Football on a Throwball Blog


Writing about Football on a Throwball blog.  Or maybe its futbal on a football blog. Having spent 40 years with soccer, I’m looking forward to guiding UltimateNYG readers through the world’s biggest, most extravagant, and potentially volatile sporting event.

Thursday is the opening game between the host nation Russia and Saudi Arabia.  Cup openers are usually cautious, sometimes boring games. But there is a lot of volatility in this one, with the two teams ranked among the worst three in the 32-team tournament. We understand that the result will be used to break a deadlock in oil export quota negotiations.

The Saudis just might go for it.  Middle Eastern teams play quickly and stay compact.  The Saudis are one of those teams that just might sting if underestimated.  Russian soccer is in a trough at the moment, and it is rarely one of Europe’s top teams.  There will be pressure on the Russians not to lose, and that just might give the Saudis courage to go forward.

World Cup group stages are highly tactical. With three points for a win and one for a draw, four points from three matches will usually be enough to advance to the round of 16. Losing the first game puts a team in a massive statistical hole.
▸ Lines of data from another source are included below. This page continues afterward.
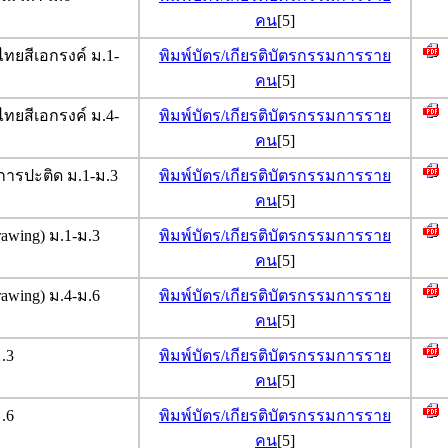
คน
[5]
ทยสีเอกรงค์ ม.1-
พิมพ์บัตร/เกียรติบัตรกรรมการราย
คน
[5]
ทยสีเอกรงค์ ม.4-
พิมพ์บัตร/เกียรติบัตรกรรมการราย
คน
[5]
ารปะติด ม.1-ม.3
พิมพ์บัตร/เกียรติบัตรกรรมการราย
คน
[5]
wing) ม.1-ม.3
พิมพ์บัตร/เกียรติบัตรกรรมการราย
คน
[5]
wing) ม.4-ม.6
พิมพ์บัตร/เกียรติบัตรกรรมการราย
คน
[5]
.3
พิมพ์บัตร/เกียรติบัตรกรรมการราย
คน
[5]
.6
พิมพ์บัตร/เกียรติบัตรกรรมการราย
คน
[5]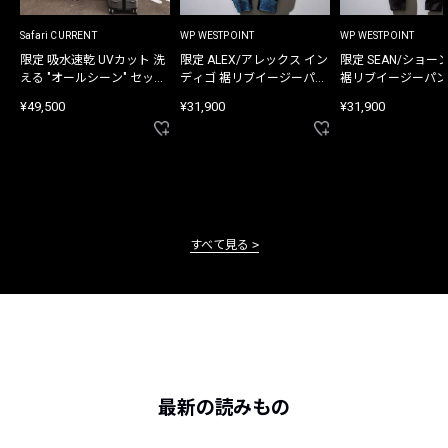
Safari CURRENT
WP WESTPOINT
WP WESTPOINT
限定 吸水速乾 UVカット 洗
限定 ALEX/アレックス イン
限定 SEAN/ショー
える "オールシーン" セット
ディゴ 裾リブイージーパン
裾リブイージーパン
アップ
ツ
¥49,500
¥31,900
¥31,900
すべて見る
最新の読みもの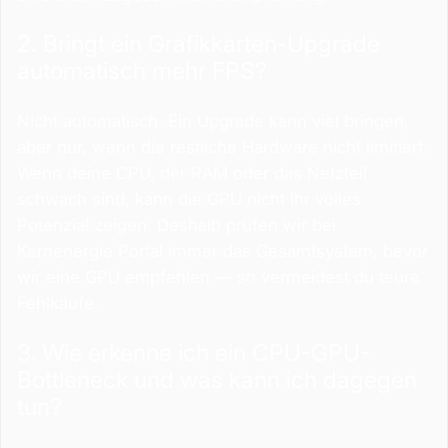
2. Bringt ein Grafikkarten-Upgrade
automatisch mehr FPS?
Nicht automatisch. Ein Upgrade kann viel bringen,
aber nur, wenn die restliche Hardware nicht limitiert.
Wenn deine CPU, der RAM oder das Netzteil
schwach sind, kann die GPU nicht ihr volles
Potenzial zeigen. Deshalb prüfen wir bei
Kernenergie Portal immer das Gesamtsystem, bevor
wir eine GPU empfehlen — so vermeidest du teure
Fehlkäufe.
3. Wie erkenne ich ein CPU-GPU-
Bottleneck und was kann ich dagegen
tun?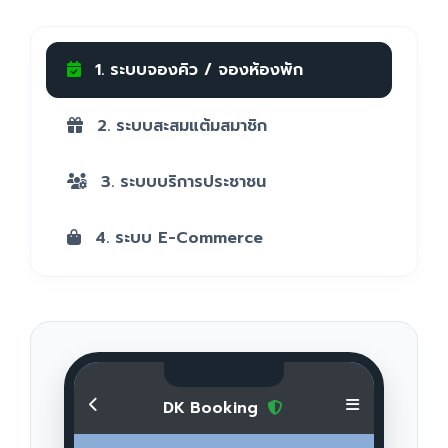
1. ระบบจองคิว / จองห้องพัก
2. ระบบสะสมแต้มสมาชิก
3. ระบบบริการประชาชน
4. ระบบ E-Commerce
DK Booking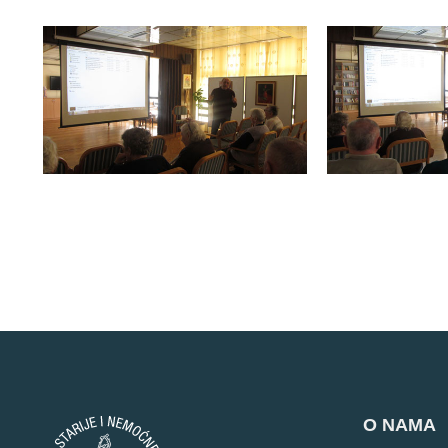
O NAMA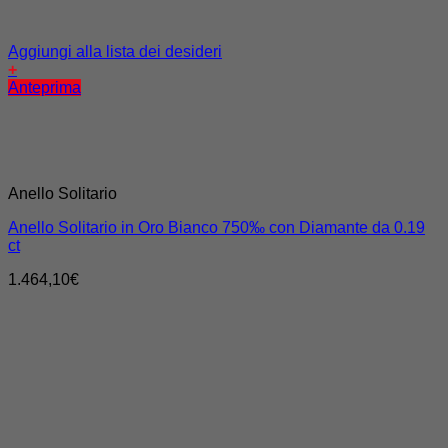
Aggiungi alla lista dei desideri
+
Anteprima
Anello Solitario
Anello Solitario in Oro Bianco 750‰ con Diamante da 0.19
ct
1.464,10
€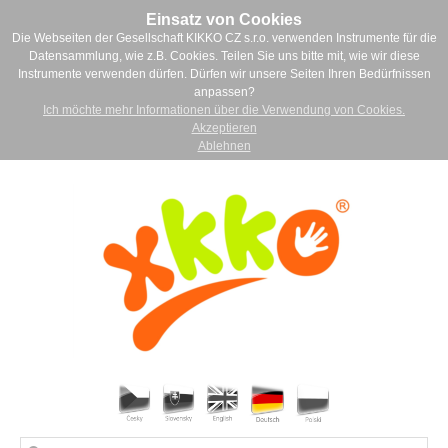
Einsatz von Cookies
Die Webseiten der Gesellschaft KIKKO CZ s.r.o. verwenden Instrumente für die
Datensammlung, wie z.B. Cookies. Teilen Sie uns bitte mit, wie wir diese
Instrumente verwenden dürfen. Dürfen wir unsere Seiten Ihren Bedürfnissen
anpassen?
Ich möchte mehr Informationen über die Verwendung von Cookies.
Akzeptieren
Ablehnen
Saudi Arabia’s top player is its number 10, Mohammad al-Sahlawi.  He was loaned for three weeks in April to Manchester United and may be in dangerous form for the Green Falcons.
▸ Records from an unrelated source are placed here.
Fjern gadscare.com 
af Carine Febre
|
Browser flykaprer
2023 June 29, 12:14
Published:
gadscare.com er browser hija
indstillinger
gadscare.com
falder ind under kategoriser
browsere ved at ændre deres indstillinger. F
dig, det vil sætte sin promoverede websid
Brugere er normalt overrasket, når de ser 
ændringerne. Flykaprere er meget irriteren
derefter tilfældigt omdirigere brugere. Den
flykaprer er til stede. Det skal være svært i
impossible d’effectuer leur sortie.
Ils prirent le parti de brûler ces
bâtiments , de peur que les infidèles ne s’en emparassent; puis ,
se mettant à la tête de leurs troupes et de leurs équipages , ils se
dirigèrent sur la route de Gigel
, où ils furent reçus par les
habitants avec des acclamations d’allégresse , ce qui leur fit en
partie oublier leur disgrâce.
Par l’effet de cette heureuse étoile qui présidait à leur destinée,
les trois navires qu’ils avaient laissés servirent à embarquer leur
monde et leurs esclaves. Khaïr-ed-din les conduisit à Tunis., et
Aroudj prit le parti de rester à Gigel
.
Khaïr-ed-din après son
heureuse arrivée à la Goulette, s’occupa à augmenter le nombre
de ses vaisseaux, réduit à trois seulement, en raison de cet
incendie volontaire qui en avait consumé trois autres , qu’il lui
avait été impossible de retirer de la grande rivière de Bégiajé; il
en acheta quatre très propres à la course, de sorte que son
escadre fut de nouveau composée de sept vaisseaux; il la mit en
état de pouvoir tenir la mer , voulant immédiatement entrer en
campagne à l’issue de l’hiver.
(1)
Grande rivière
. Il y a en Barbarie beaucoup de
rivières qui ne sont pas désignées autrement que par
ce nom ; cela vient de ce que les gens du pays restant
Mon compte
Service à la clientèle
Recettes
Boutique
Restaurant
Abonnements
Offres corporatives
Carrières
Alexandr Kokorin, one of Russia’s top strikers is injured and will miss the tournament.  They do have some talent and the winger Denis Cheryshev, number six, is an inventive and dynamic player, but an infrequent starter for the national team.  Aspiring rapper Fedor Smolov is their main scorer, and Russia’s goalkeeper Igor Akinfeev is Russia’s captain and a highly experienced Russian and Champions League veteran.

Tactically, Russia will play three defenders and two wide midfielders who will attack the flanks and fall back to help the defenders. Three central midfielders will look to supply balls for two strikers up top.

Juan Pizzi’s Saudi Arabia will likely play a 4-3-3, stay compact, and hit on the counterattack.

Expect a tactical effort from the Russian and to be pleasantly surprised by some Saudi flair and technique.

The tournament moves into full swing beginning on Friday, and we will be back soon.